* [Problem requirements] Copy the lines below exactly as they appear, starting with the line that contains "Of course, if" and continuing through the end of the records, with both ends included.

(Beginning of Recorded information)

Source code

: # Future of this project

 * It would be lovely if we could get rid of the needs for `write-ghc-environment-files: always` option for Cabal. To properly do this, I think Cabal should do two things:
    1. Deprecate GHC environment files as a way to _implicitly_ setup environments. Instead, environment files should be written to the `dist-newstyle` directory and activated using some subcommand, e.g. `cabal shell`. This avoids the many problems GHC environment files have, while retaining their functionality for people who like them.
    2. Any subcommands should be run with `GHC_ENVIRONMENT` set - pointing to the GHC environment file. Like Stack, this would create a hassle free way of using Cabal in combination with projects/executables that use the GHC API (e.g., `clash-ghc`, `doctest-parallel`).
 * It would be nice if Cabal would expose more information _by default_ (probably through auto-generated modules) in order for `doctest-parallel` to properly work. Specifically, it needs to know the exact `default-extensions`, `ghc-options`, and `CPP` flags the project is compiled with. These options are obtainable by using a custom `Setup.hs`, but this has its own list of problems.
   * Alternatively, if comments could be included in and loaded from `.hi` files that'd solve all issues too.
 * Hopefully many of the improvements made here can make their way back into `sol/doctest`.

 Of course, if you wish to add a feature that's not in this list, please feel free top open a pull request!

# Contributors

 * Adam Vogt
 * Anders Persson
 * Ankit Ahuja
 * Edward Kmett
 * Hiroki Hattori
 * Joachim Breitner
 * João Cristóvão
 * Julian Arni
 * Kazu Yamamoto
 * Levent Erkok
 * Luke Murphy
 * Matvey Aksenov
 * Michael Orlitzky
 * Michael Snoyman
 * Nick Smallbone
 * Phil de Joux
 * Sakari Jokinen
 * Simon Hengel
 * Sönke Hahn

(End of Recorded information)

* [Exercise output]
 Of course, if you wish to add a feature that's not in this list, please feel free top open a pull request!

# Contributors

 * Adam Vogt
 * Anders Persson
 * Ankit Ahuja
 * Edward Kmett
 * Hiroki Hattori
 * Joachim Breitner
 * João Cristóvão
 * Julian Arni
 * Kazu Yamamoto
 * Levent Erkok
 * Luke Murphy
 * Matvey Aksenov
 * Michael Orlitzky
 * Michael Snoyman
 * Nick Smallbone
 * Phil de Joux
 * Sakari Jokinen
 * Simon Hengel
 * Sönke Hahn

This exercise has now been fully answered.